Here it is mid-July, and Thursday marked the National Weather Service's first "excessive heat warning" of 2017 for the region, according to Sarah Johnson, a lead forecaster at the Mount Holly office.

And the Philadelphia Corporation for Aging has yet to activate its "Heatline," which it does at the behest of the Health Department, said PCA's Marcia Siegal.

Finally, the city Health Department says not a single heat-related death has occurred in 2017, and this heat wave looks to be toast after Thursday. Friday's high is expected to reach a mild 82 degrees, and the 90s aren't expected to return until the middle of next week.

Officially, the temperature at Philadelphia International Airport on Thursday reached 94, with a heat index peaking at 102, before a line of thunderstorms moved through. That was the third consecutive day of 90-and-above temperatures, reaching the government threshold for "heat wave."

Why the good fortune in a city that the annual Honeywell Fans survey just ranked as the sixth "sweatiest" in the nation? (Steamier than New Orleans and Houston, but not as bad as Boston or New York.)

In short, because the city and the region have been getting huge assists from nature. So far, the heat waves have been three-and-out — none has lasted more than three days.
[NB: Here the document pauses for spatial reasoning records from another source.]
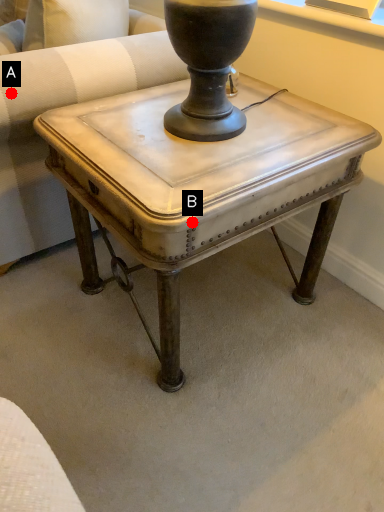
Question: Two points are circled on the image, labeled by A and B beside each circle. Which point is farther from the camera taking this photo?

Choices:
 (A) A is further
 (B) B is further

Answer: (A)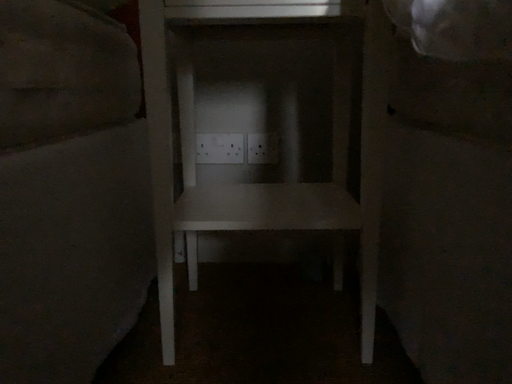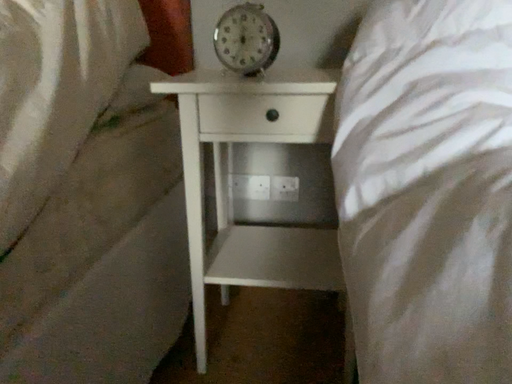
Question: Which way did the camera rotate in the video?

Choices:
 (A) rotated left
 (B) rotated right

Answer: (A)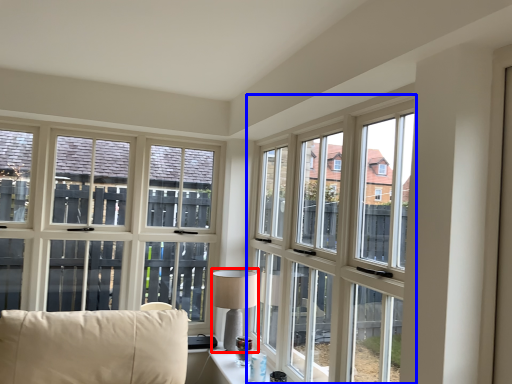
Question: Which object is further to the camera taking this photo, table lamp (highlighted by a red box) or window (highlighted by a blue box)?

Choices:
 (A) table lamp
 (B) window

Answer: (A)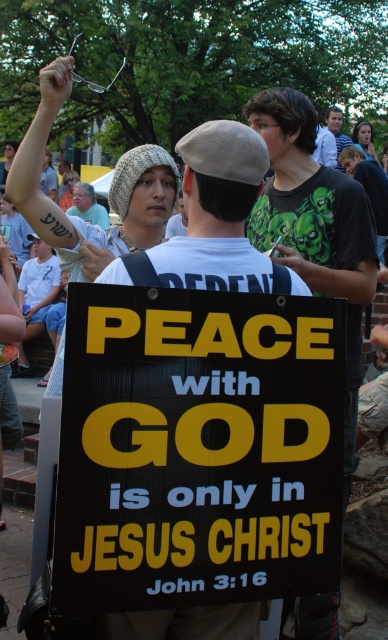
Can you confirm if beige knit hat at upper center is positioned above green t-shirt at center?

No.

Is beige knit hat at upper center wider than green t-shirt at center?

Yes, beige knit hat at upper center is wider than green t-shirt at center.

Which is in front, point (93, 220) or point (334, 132)?

Point (93, 220) is in front.

Image resolution: width=388 pixels, height=640 pixels. I want to click on beige knit hat at upper center, so click(x=88, y=205).

Can you confirm if yellow/black cardboard sign at center is thinner than beige knit hat at upper center?

Yes.

Is yellow/black cardboard sign at center below beige knit hat at upper center?

Indeed, yellow/black cardboard sign at center is positioned under beige knit hat at upper center.

Which is in front, point (154, 348) or point (83, 212)?

Point (154, 348) is more forward.

Where is `yellow/black cardboard sign at center`? yellow/black cardboard sign at center is located at coordinates (197, 449).

Between yellow/black cardboard sign at center and green t-shirt at center, which one appears on the left side from the viewer's perspective?

yellow/black cardboard sign at center

Between yellow/black cardboard sign at center and green t-shirt at center, which one has more height?

With more height is green t-shirt at center.

The width and height of the screenshot is (388, 640). I want to click on yellow/black cardboard sign at center, so click(197, 449).

You are a GUI agent. You are given a task and a screenshot of the screen. Output one action in this format:
    pyautogui.click(x=<x>, y=<y>)
    Task: Click on the yellow/black cardboard sign at center
    This screenshot has height=640, width=388.
    Given the screenshot: What is the action you would take?
    pyautogui.click(x=197, y=449)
Health experts say it takes several days of extreme heat and hot nights to cause heat-related fatalities, especially among infants, the elderly, and other vulnerable groups.

Getting heat in short doses might even provide a measure of protection.

"There is some truth to that," Johnson said. As summer wears on and the region has more experience with heat, the weather service turns up the criteria for a "warning."

So far this summer, upper-air patterns have been progressive enough to prevent long-duration hot spells.

That is not to say that benign trend will persist.

Typically, Johnson said, those heat-producing "blocking" patterns tend not to set up until well into July and August.

And summers in general have trended warmer in the last three decades. From 1874 to 1988, the average summer temperature in Philadelphia was 74.4. From 1988, a summer when it hit 100 five times, through 2016 it was 76.7.